Tornados, and by greater extension severe weather in general, are seeping into every corner of America. Regions once thought to be immune from these killer cyclones are witnessing first-hand the pure carnage and destruction of these oscillating threats. Meteorologists nationwide agree: killer twisters are no longer just reserved for Tornado Alley. As twisters continue to invade far flung neighborhoods, many community leaders have heeded these warnings by investing in secure school tornado shelters. Other school systems have not followed instep. Instead, they outwardly defying logic in this disturbing trend of dismissing vetted science.
Don’t Tempt Mother Nature by Skimping on Storm Protection
Building isn’t cheap, especially in today’s market. Land values continue to skyrocket, and building materials are soaring to unprecedented heights. Land isn’t exactly low-priced either. As a result of astronomical costs, school officials are city councils are hesitant to break ground on new school projects. Their reluctance is well-founded albeit a short-sighted. At the end of the day, they aren’t footing the bill for any new construction. It’s the taxpayers who must pick up the tab for school additions. And we all know what happens if elected officials don’t follow the whims of taxpayers. One school in Erie, Pa has found itself at odds with county building inspectors about the required inclusion of a tornado shelter for a new building project.

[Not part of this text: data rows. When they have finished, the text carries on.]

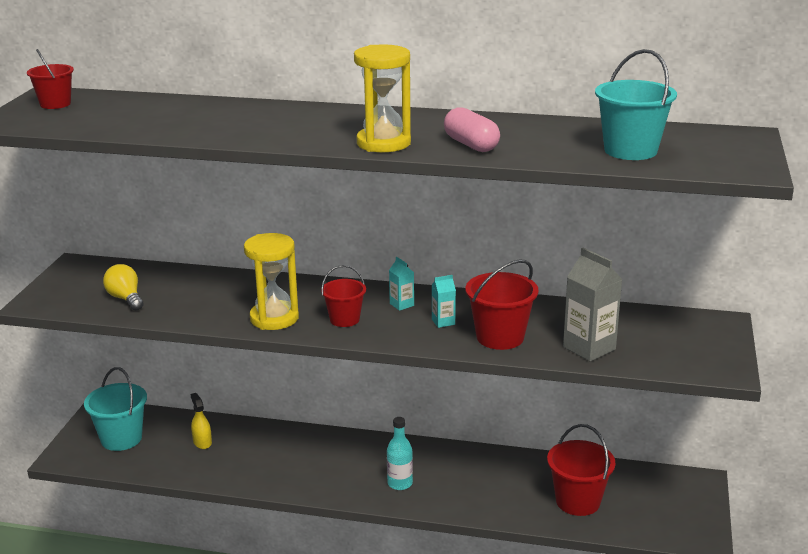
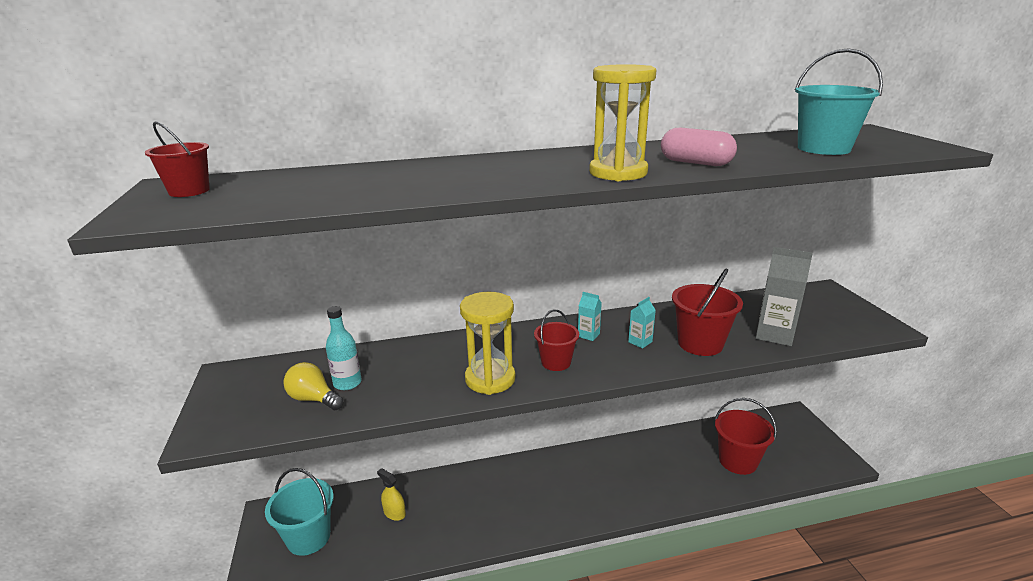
camera: 25 degrees left, 0 degrees up
turquoise bottle [387,417,413,490] -> turquoise bottle moved to [326,306,362,390]

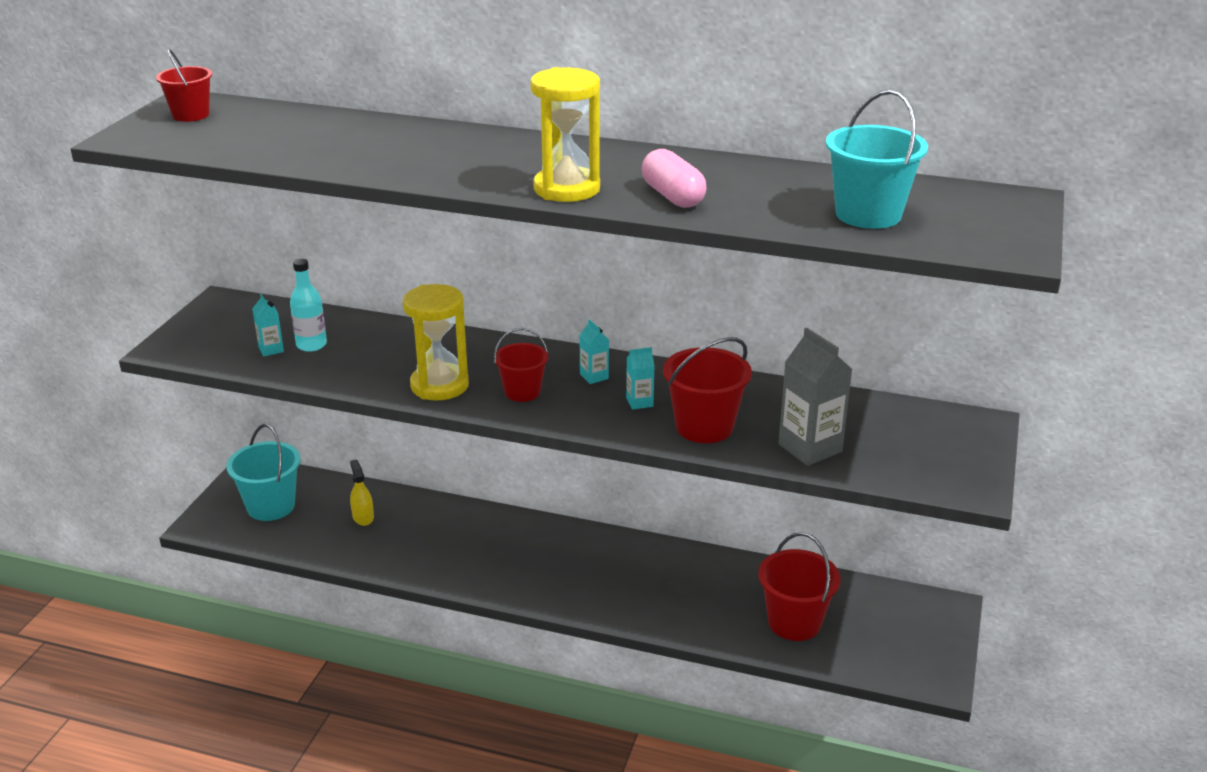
camera: 30 degrees right, 5 degrees up
yellow light bulb [283,362,344,410] -> turquoise carton [252,294,284,357]

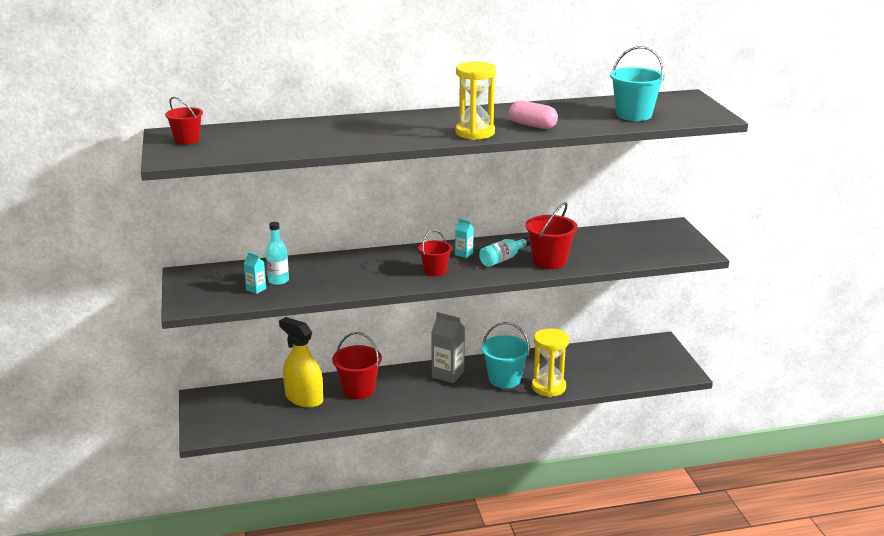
camera: 30 degrees left, 5 degrees down
turquoise bucket [226,424,301,521] -> turquoise bucket moved to [482,322,530,388]
yellow spray bottle [350,459,374,526] -> yellow spray bottle [279,317,323,408], size x2.05
yellow hourglass [403,284,469,401] -> yellow hourglass moved to [532,328,569,397]
turquoise carton [626,347,655,410] -> turquoise bottle [479,237,530,267]
red bucket [758,532,841,641] -> red bucket moved to [332,332,382,399]
grey carton [778,328,852,466] -> grey carton moved to [431,312,465,383]

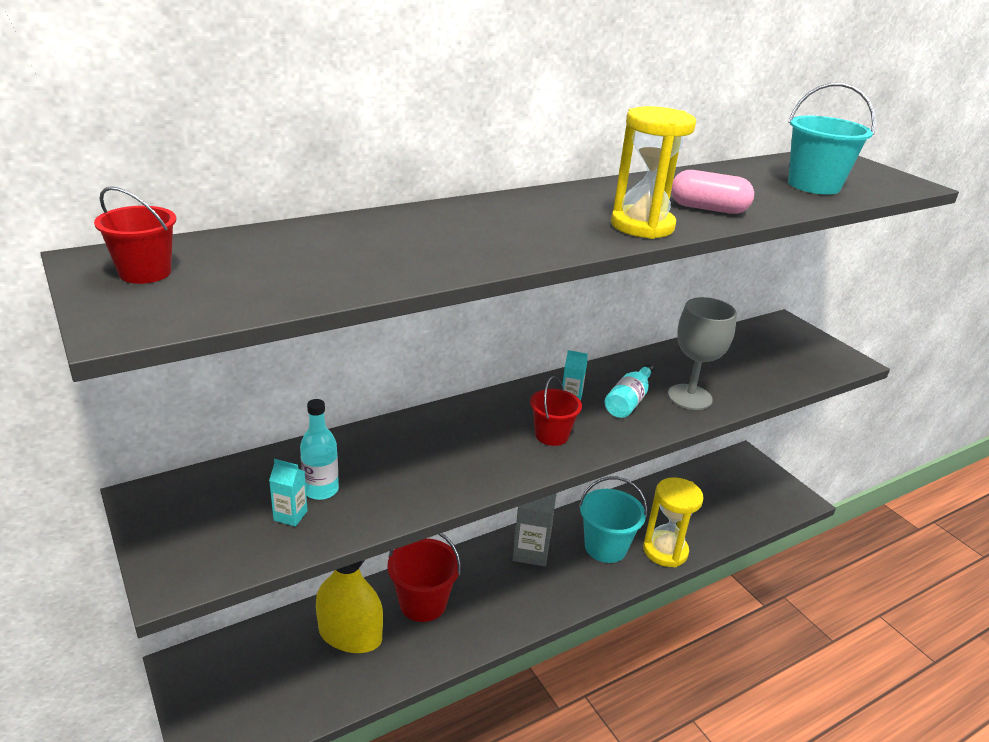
camera: 20 degrees left, 5 degrees up
red bucket [525,202,578,269] -> grey goblet [668,297,737,410]

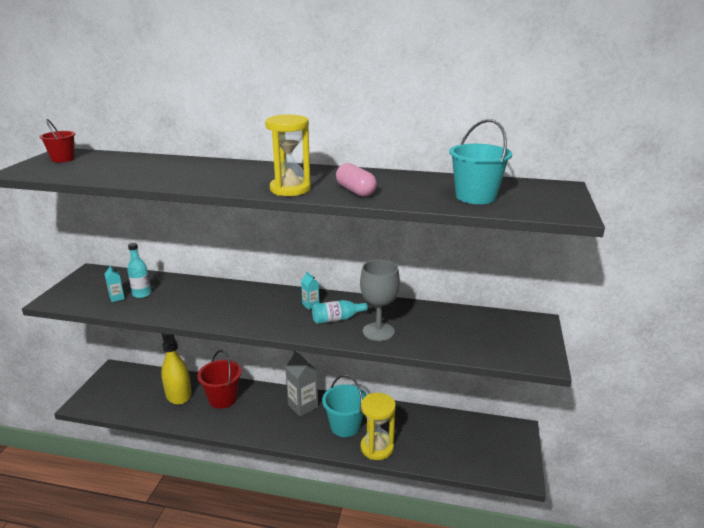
camera: 45 degrees right, 5 degrees down
red bucket [530,376,582,446] -> none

Cathedral Prep is seeking a variance that would allow the school to build a $12.5 million addition without including a tornado shelter. In denying the variance, the city’s appeal board cited the International Building Code, which mandates a tornado shelter for all new school buildings and additions. The prep school countered the city’s decision by arguing that a tornado shelter is unnecessary considering Erie hasn’t been hit by a massive tornado in more than 70 years. Furthermore, the school argued there haven’t been any tornadoes “that could generate wind gusts up to the 250 mph required to mandate a storm shelter.”

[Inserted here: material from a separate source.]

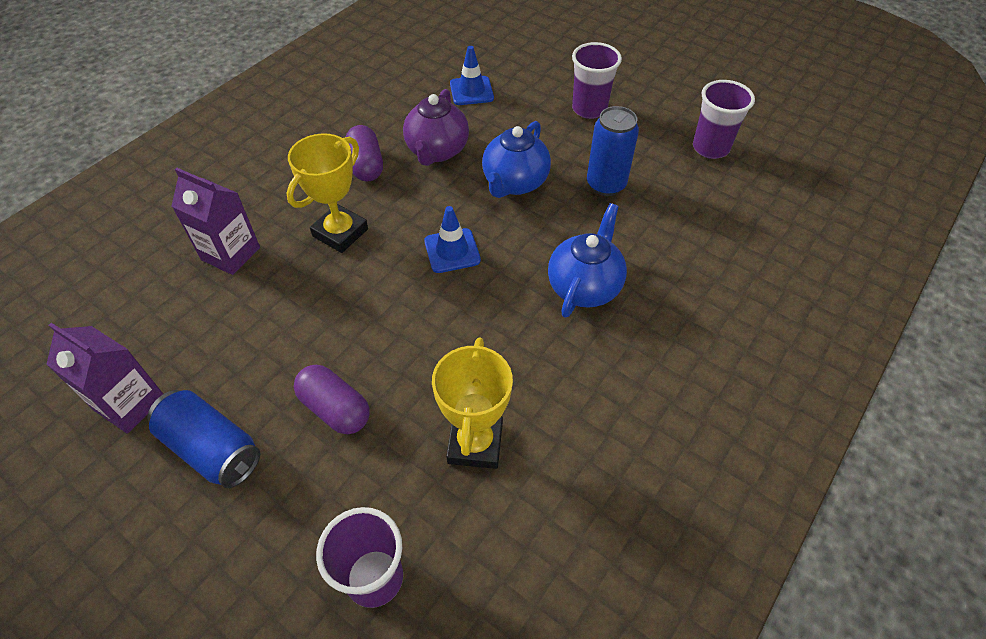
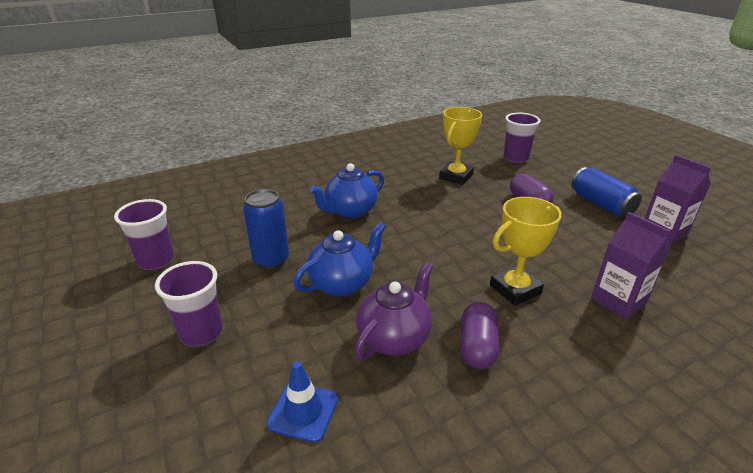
camera: 155 degrees left, 20 degrees down
blue traffic cone [424,206,481,273] -> none

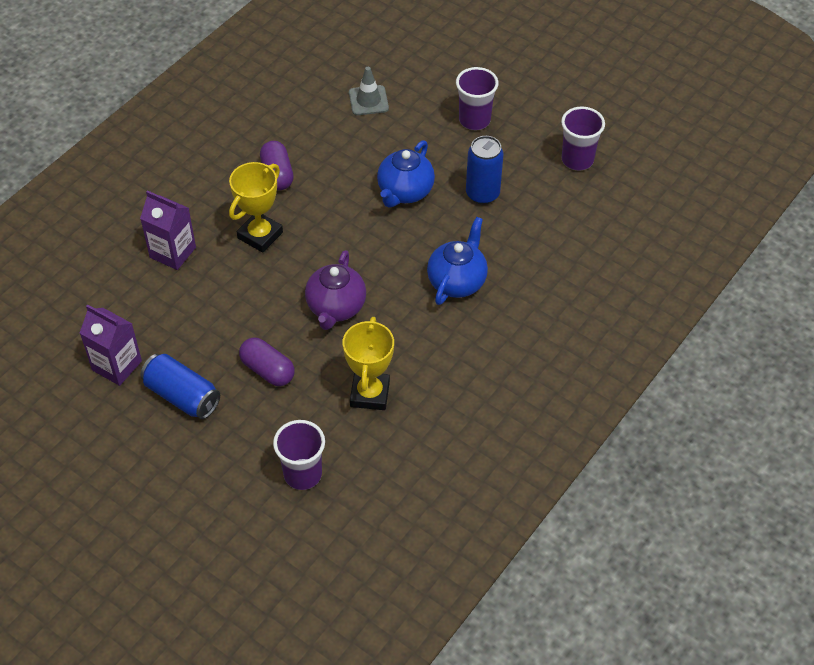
camera: 155 degrees right, 20 degrees up
blue traffic cone [266,361,338,443] -> grey traffic cone [349,67,389,115]
purple teapot [355,262,433,360] -> purple teapot moved to [305,250,366,330]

School Tornado Shelters for All Possible Threats
We understand the school’s reluctance to build a new tornado shelter in light of the incoming $12.5 million tab. But how can you put a price on the safety of students? Lack of precedence for killer tornadoes isn’t a compelling argument either. Locations even further north than Erie, Pa, including Maine are now seeing one or two tornadoes annually. Ohio, which has quickly emerged has the Midwest’s new epicenter for dangerous tornadoes, is only a few short hours away. If meteorologists are correct in predicting that Tornado Alley will continue to shift toward the east, Erie, Pa could one day become the nation’s new twister hot spot. For a small fraction of the $12.5 million new construction price tag, school officials could tack on a large tornado shelter to benefit future generations of students. All considering, this is a rather nominal fee for decades of secured protection.